Нет, Азирафаэль не считал, что достоит звания «Стража Восточных Врат Эдема». Не думал, что вообще достоин называться кем-нибудь вроде «стража» или «хранителя». Никогда. И сейчас ему даже не было стыдно за тот отчаянный, выкручивающий внутренности страх, который раздирал его на части, заглушая даже боль в искалеченных крыльях. Он боялся. Боялся смерти, боялся возвращения боли, боялся, что его палачи вернутся, чтобы закончить то, что начали с его крыльями. Боялся, что эта агония никогда не закончится; и ещё больше боялся, что она, наоборот, закончится.

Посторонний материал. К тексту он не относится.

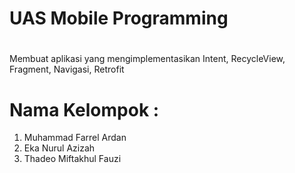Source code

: # UAS Mobile Programming
#
Membuat aplikasi yang mengimplementasikan Intent, RecycleView, Fragment, Navigasi, Retrofit
# Nama Kelompok :
1. Muhammad Farrel Ardan
2. Eka Nurul Azizah
3. Thadeo Miftakhul Fauzi 
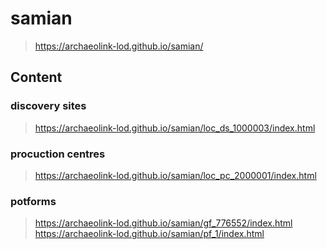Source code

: # samian

> https://archaeolink-lod.github.io/samian/

## Content

### discovery sites

> https://archaeolink-lod.github.io/samian/loc_ds_1000003/index.html

### procuction centres

> https://archaeolink-lod.github.io/samian/loc_pc_2000001/index.html

### potforms

> https://archaeolink-lod.github.io/samian/gf_776552/index.html
> https://archaeolink-lod.github.io/samian/pf_1/index.html
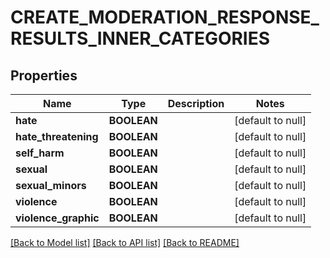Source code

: # CREATE_MODERATION_RESPONSE_RESULTS_INNER_CATEGORIES

## Properties
Name | Type | Description | Notes
------------ | ------------- | ------------- | -------------
**hate** | **BOOLEAN** |  | [default to null]
**hate_threatening** | **BOOLEAN** |  | [default to null]
**self_harm** | **BOOLEAN** |  | [default to null]
**sexual** | **BOOLEAN** |  | [default to null]
**sexual_minors** | **BOOLEAN** |  | [default to null]
**violence** | **BOOLEAN** |  | [default to null]
**violence_graphic** | **BOOLEAN** |  | [default to null]

[[Back to Model list]](../README.md#documentation-for-models) [[Back to API list]](../README.md#documentation-for-api-endpoints) [[Back to README]](../README.md)


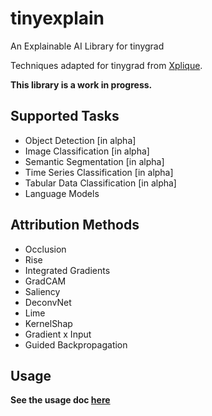 # tinyexplain

An Explainable AI Library for tinygrad

Techniques adapted for tinygrad from [Xplique](https://github.com/deel-ai/xplique).

**This library is a work in progress.**

## Supported Tasks

- Object Detection [in alpha]
- Image Classification [in alpha]
- Semantic Segmentation [in alpha]
- Time Series Classification [in alpha]
- Tabular Data Classification [in alpha]
- Language Models

## Attribution Methods

- Occlusion
- Rise
- Integrated Gradients
- GradCAM
- Saliency
- DeconvNet
- Lime
- KernelShap
- Gradient x Input
- Guided Backpropagation

## Usage

**See the usage doc [here](./docs/usage.md)**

Но больше всего он боялся, что в Кроули окажется слишком много добра, которое не позволит ему скрыться на край света, оставив своего больше-не-врага на произвол судьбы.

Азирафаэль боялся, что Кроули придёт за ним. Потому что тогда, неважно, сколько ещё будет книг, и булочек, и уток в Сент-Джеймском парке, и всего остального, для него всё закончится. Смерть — это «никогда не». Азирафаэлю хватит всего одного «никогда не», чтобы больше никогда, никогда, никогда не быть живым.

Он боялся, что Кроули попытается его спасти.

…И презирал себя за тоскливый, муторный страх того, что Кроули не попытается <этого сделать.

Он никогда не считал себя смелым…

Глава 3

Кроули кричал. Когда-то ему казалось, что он вполне неплохо умеет терпеть боль — в конце концов, он ухитрился прокатиться на бентли по М25, когда та была охвачена адским огнём, и это была совсем не увеселительная прогулка. Сейчас он понимал, что та боль была всего лишь лёгким дискомфортом по сравнению с агонией, которая сжигала его сейчас. Ему казалось, что каждая клетка его тела горит, плавится под огненным дыханием чёртового экзорцизма чёртова маразматика Льва XIII. Каждое слово ненавистной латыни вонзалось в него, подобно раскалённым иглам. Горело тело, горел разум, горела сама сущность демона, проклятая в момент Падения с Небес. Со слабым хлопком развернулись в физический план, судорожно забили, сшибая с мест соседние скамейки, чёрные крылья — он не хотел, нет, не хотел, в конце концов, он не безумец… Но он больше не мог контролировать себя. Молитва была призвана, чтобы уничтожать демонов. Целиком, без остатка. Не изгонять, не подчинять — убивать. Быстро и надёжно. Он не смог бы спрятать зримое выражение своей инфернальной сущности, даже если бы у него были для этого силы.

А их не было. Боль вгрызалась в плоть, раскалывала кости, плавила разум, не отпуская ни на мгновение. Она не давала поблажки ни на миг, не позволяя хотя бы набрать воздуха в грудь, и он не мог уже даже кричать, только скулил, корчась на всё ещё каким-то чудом стоящей скамье, как раздавленная колесом змея. Мышцы (у него ещё есть мышцы?! Ещё что-то осталось?..) сокращались, казалось, все одновременно, то выгибая его тело дугой, то заставляя скрючиваться в изломанный страданием комок. Голос священника слегка подрагивал, то ли от страха перед порождением ада, то ли от невольной жалости к мучениям умирающего демона. Но слова оставались чёткими, а между строками экзорцизма не появлялось ни единой паузы, которая могла бы дать ему шанс хотя бы молить о пощаде.